En un pequeño y urgente ensayo, En las ruinas del futuro, publicado en diciembre de 2001, apenas tres meses después del atentado contra las Torres Gemelas de Nueva York, Don DeLillo sugería que a partir de entonces, en su país, quedaba diluido el tiempo. DeLillo explicaba allí que hasta el 11 de septiembre Estados Unidos se había forjado a partir de un constante presente en busca de un futuro visible que, a su vez, se asentaba sobre la enorme experiencia acumulada en un pasado vigoroso. La caída de las torres vino a demostrar, reflexionaba, que pocos instantes sirvieron para fulminar ese presente que a partir de entonces se diluyó porque se tornó vulnerable, inestable e inseguro. Ese presente, además, se desvincula del pasado que de nada le sirve ya que la información que aportaba se torna inútil para la supervivencia y hace imposible la construcción de un futuro.

Al día siguiente de la masacre que perpetraron los yihadistas en la redacción de la revista Charlie Hebdo, El País publicó en las páginas de noticias internacionales de su edición de papel, una entrevista a Michel Houellebecq a propósito de su novela Soumission, en la que profetiza la llegada de un presidente musulmán a Francia en la siguiente década, después de ganar unas elecciones a Marine Le Pen del Frente Nacional. Obviamente, en esta pieza de ficción política –así la llama Houellebecq–, el presupuesto de mínimos de Le Pen que pasa por volver a instaurar la guillotina en la república y la xenofobia como particularidad catalizadora de la nación, cede ante el programa no menos apabullante del nuevo presidente quien no duda en instaurar los usos y costumbres del estado islámico. En palabras de Houellebecq no se trata de otra cosa que, a su parecer, la destrucción de la filosofía heredada de la Ilustración. No atiende el escritor, según se desprende en la entrevista, a los argumentos de pensadores como Oliver Roy que observan una secularización del Islam y que la violencia y el radicalismo son meros estertores. Junto a esta visión de Roy habría que articular la política desplegada por Estados Unidos con el apoyo casi unánime de Europa a partir de la guerra de Irak hasta el último capítulo que tiene lugar en Siria y ha dado lugar a la consolidación del Estado Islámico.

El viernes este diario daba cuenta de una entrada que Esperanza Aguirre firma en su blog en la que sostiene que ‘el terrorismo yihadista quiere atacar nuestra civilización, la libertad de expresión, la libertad de opinión y la forma de vida que nos hemos dado los occidentales y que tantos años nos ha costado lograr’ y, a modo de conclusión afirma que el ataque a la redacción de Charlie Hebdo ‘no es distinto a los de otros ataques terroristas que han tenido lugar en Madrid, en Londres y en muchos otros lugares del mundo y esto demuestra que la causa de los atentados de Atocha no era la guerra de Irak, como muchos dijeron entonces’.

- **Material aportado**:
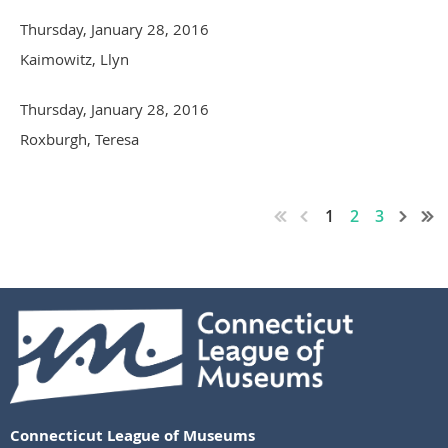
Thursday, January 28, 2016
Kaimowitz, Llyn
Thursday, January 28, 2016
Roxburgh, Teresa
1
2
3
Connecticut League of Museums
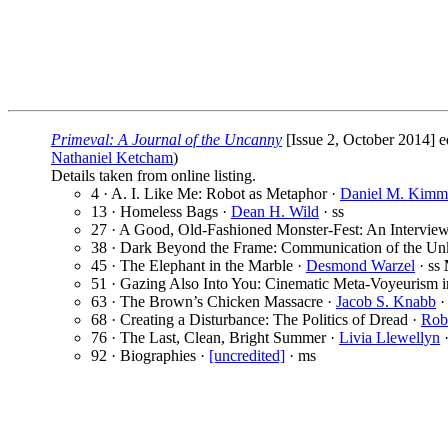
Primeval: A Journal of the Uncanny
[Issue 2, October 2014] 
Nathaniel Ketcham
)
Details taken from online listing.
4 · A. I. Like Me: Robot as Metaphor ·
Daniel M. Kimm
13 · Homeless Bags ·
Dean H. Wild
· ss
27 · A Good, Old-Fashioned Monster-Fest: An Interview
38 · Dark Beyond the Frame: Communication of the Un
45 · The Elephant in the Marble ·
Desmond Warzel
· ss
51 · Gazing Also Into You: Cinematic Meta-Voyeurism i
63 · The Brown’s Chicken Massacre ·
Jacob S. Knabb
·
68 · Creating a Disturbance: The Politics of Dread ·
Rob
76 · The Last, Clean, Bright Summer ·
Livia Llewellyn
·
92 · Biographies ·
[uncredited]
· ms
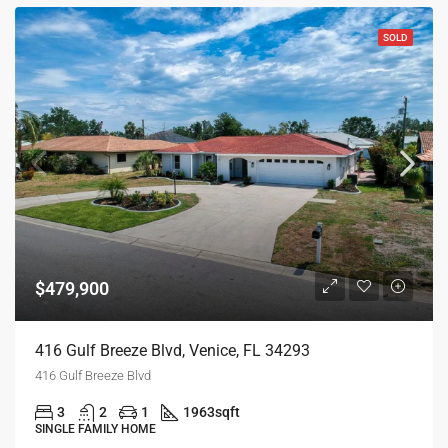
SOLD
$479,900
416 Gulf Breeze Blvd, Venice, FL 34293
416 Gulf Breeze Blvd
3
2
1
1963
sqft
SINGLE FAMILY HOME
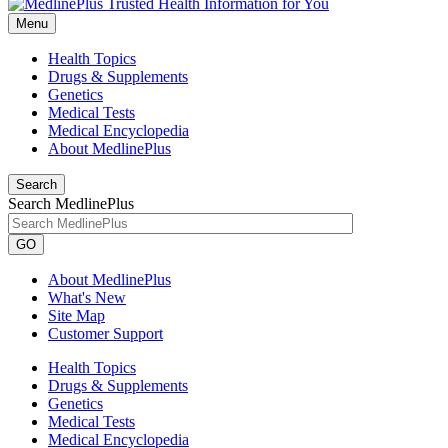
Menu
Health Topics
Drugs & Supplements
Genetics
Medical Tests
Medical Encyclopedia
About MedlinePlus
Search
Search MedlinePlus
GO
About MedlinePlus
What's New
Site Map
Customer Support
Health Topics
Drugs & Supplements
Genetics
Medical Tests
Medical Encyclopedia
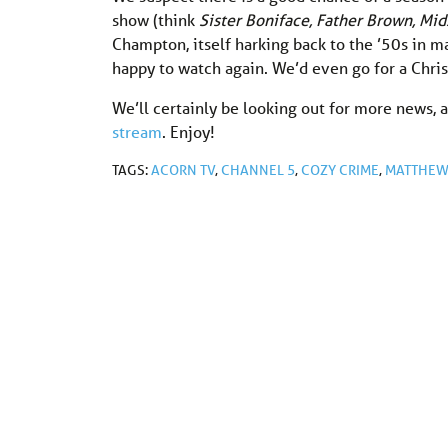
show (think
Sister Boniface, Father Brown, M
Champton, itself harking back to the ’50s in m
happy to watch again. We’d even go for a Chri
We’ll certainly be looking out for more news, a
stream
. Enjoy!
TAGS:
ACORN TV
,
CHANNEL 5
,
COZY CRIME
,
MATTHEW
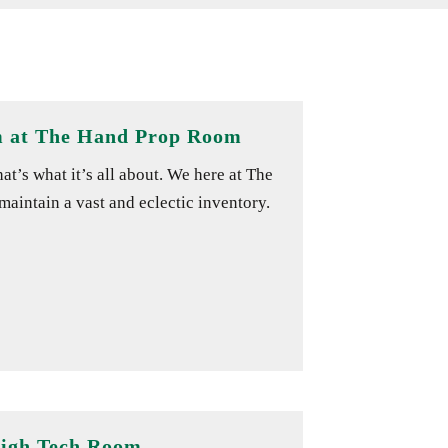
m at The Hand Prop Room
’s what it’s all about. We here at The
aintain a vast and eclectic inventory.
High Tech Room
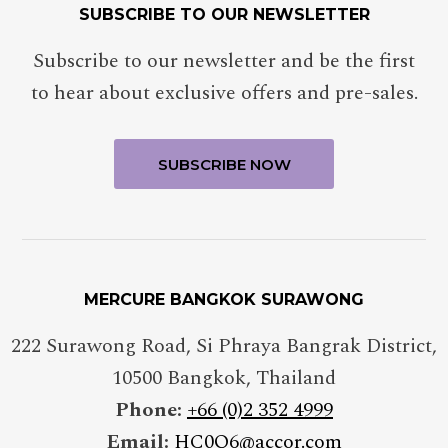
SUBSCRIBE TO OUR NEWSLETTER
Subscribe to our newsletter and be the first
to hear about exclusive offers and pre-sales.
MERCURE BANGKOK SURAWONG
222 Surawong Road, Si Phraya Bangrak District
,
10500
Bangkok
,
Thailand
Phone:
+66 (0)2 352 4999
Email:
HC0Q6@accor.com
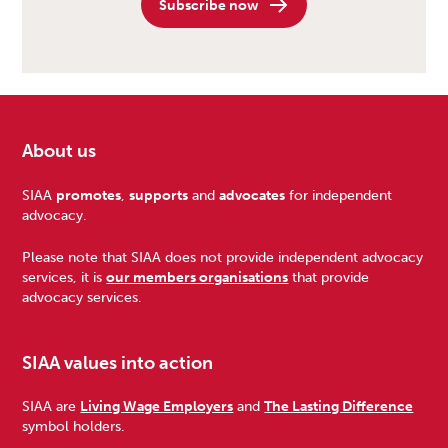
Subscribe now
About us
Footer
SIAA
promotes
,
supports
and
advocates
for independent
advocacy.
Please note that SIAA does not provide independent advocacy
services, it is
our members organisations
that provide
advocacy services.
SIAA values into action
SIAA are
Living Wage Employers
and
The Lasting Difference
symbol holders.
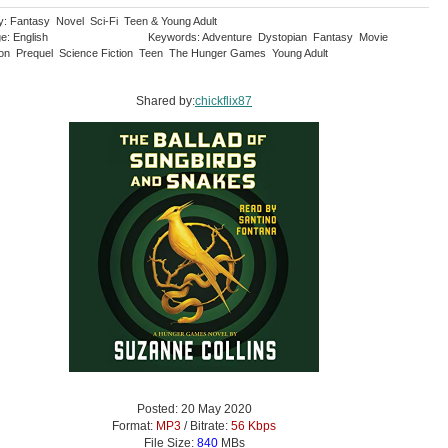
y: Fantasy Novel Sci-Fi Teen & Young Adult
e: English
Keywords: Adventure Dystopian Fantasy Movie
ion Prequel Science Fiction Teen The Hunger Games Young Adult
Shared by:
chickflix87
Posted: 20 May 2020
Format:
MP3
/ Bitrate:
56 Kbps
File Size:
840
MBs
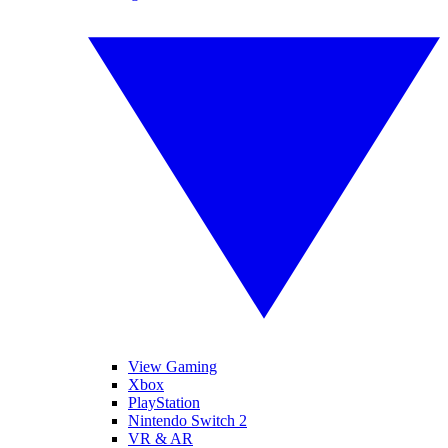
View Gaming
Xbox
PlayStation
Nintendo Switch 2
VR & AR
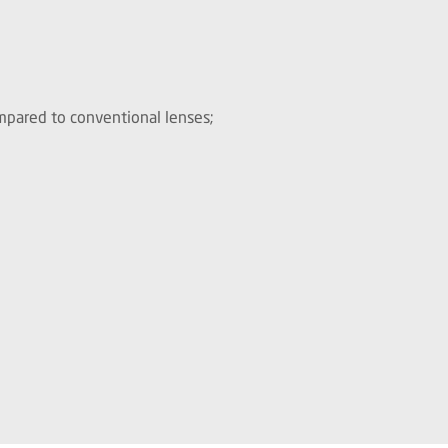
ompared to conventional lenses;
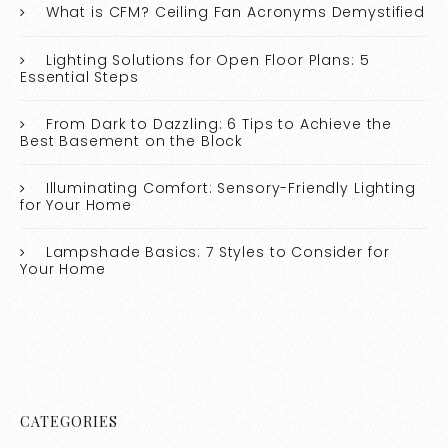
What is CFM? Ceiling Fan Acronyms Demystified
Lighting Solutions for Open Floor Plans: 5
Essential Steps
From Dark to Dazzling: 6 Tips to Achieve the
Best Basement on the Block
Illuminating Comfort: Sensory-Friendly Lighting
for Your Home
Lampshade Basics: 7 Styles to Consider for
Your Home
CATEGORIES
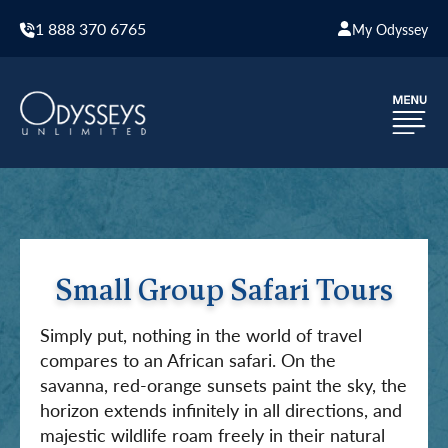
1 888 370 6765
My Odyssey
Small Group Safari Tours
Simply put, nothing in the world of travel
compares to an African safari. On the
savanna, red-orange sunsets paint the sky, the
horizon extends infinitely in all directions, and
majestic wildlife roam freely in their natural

...

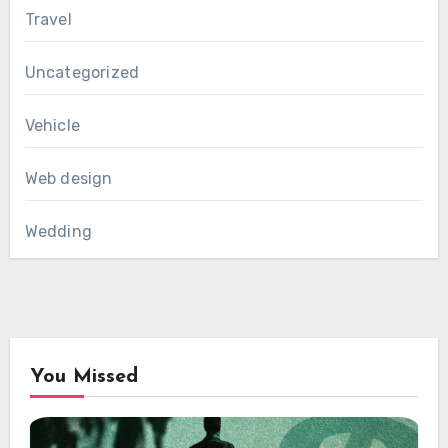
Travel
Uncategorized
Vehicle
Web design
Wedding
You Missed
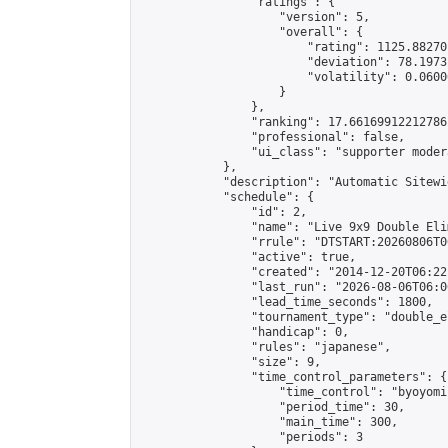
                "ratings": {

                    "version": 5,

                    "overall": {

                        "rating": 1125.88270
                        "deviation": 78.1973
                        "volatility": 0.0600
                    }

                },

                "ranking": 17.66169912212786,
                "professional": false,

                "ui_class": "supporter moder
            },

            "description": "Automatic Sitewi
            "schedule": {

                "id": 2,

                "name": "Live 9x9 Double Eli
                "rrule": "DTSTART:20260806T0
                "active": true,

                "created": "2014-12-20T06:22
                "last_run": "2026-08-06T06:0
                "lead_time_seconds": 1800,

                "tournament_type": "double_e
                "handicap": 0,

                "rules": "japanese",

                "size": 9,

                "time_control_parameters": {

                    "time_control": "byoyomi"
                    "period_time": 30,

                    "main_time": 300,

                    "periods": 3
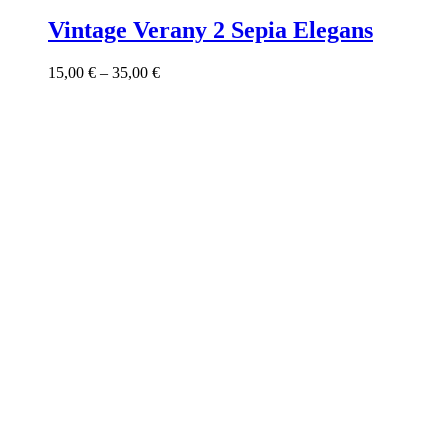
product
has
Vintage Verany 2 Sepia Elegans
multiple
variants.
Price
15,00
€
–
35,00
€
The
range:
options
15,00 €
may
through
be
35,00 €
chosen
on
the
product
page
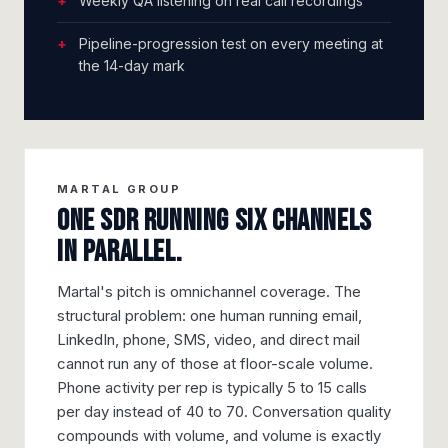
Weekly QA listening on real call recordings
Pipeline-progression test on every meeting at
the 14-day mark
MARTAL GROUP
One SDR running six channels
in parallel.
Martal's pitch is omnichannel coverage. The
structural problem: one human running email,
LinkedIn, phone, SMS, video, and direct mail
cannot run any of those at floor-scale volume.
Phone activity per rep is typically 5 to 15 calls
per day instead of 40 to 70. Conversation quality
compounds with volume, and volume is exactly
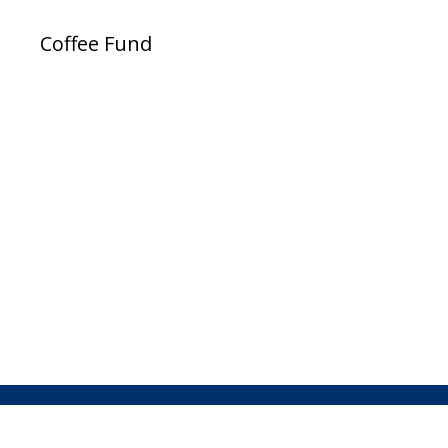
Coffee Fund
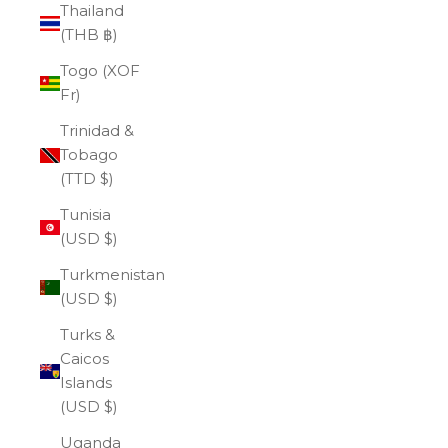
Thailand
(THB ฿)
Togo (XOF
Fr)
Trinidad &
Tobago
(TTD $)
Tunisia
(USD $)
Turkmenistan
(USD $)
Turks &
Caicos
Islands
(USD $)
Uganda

* * *

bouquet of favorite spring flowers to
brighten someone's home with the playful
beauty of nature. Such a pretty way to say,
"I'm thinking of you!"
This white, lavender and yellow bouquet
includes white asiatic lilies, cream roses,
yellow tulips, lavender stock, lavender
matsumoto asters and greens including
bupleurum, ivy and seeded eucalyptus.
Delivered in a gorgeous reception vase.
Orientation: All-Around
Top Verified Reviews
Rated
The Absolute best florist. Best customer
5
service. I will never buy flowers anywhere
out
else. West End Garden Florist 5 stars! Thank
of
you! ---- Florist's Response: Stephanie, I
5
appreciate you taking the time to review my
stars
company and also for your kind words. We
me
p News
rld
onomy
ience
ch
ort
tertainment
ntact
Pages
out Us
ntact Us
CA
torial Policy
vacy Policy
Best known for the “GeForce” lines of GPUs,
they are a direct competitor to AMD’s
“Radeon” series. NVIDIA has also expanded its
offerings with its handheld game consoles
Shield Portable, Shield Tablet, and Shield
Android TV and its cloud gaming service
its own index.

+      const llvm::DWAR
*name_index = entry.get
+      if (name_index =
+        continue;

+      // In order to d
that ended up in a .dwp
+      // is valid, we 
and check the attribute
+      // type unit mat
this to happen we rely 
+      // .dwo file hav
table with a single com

- **Tareas**:
A. Según el texto sobre el terrorismo yihadista, ¿cuándo se publicó el ensayo En las ruinas del futuro?
B. Enumera todas las personas que se mencionan por su nombre en el texto sobre el terrorismo yihadista.
C. Prosigue el texto sobre el terrorismo yihadista a partir de su última frase.
Las líneas no hacen falta para resolver nada.

- **Respuestas**:
A. En diciembre de 2001.

B. Don DeLillo, Michel Houellebecq, Marine Le Pen, Oliver Roy y Esperanza Aguirre.

C.
Aún hoy se dejan oír ecos, como este, del relato que difundió el Gobierno del presidente José María Aznar sobre la autoría de los hechos en la masacre de Atocha que costó la vida a 192 vecinos de Madrid.

En un artículo en el periódico New York Times de este viernes, el periodista David Brooks daba cuenta de la hipocresía que anida en parte del cuerpo social a la hora de asumir como propias ciertas causas ya que muchos de los que han proclamado ‘Yo soy Charlie Hebdo’, en su día a día tienen actitudes discriminatorias como aquellos que en las universidades americanas vetan la presencia de la feminista Ayaan Hirsi Ali. En la voz de Aguirre se deja oír un intento por reivindicar el relato oficial que desde la Moncloa y con bastantes medios afines se articuló aquellos días y se oculta el pliegue de hipocresía que denuncia Brooks: al mes siguiente del atentado de Atocha, Aguirre hizo público su malestar por una obra que se representaba en el Círculo de Bellas Artes (Me cago en Dios del escritor y dramaturgo Íñigo Ramírez de Haro) y dio instrucciones a su entonces Consejero de Cultura ‘para evitar incidentes [sic] como este’.

Los terroristas han dejado tras de sí en París un lastre mortal que no tiene reparo posible como no lo tienen todas las muertes que se acumulan detrás del fanatismo. Pero es en la supuesta zona de la razón donde se puede operar y se debe intervenir.

Haciendo foco en la tragedia que nos toca de cerca, los cuatro días de marzo de 2004, desde el jueves 11, día del atentado de Atocha, hasta el domingo 14, jornada electoral, dejan claro que no son solo los terroristas quienes disuelven el tiempo, como afirmaba DeLillo, ni tampoco los que marcan el espacio. Antes de Soumission de Michel Houellebecq publicó El mapa y el territorio, pero la cartografía y el suelo son cosas distintas y no siempre coinciden.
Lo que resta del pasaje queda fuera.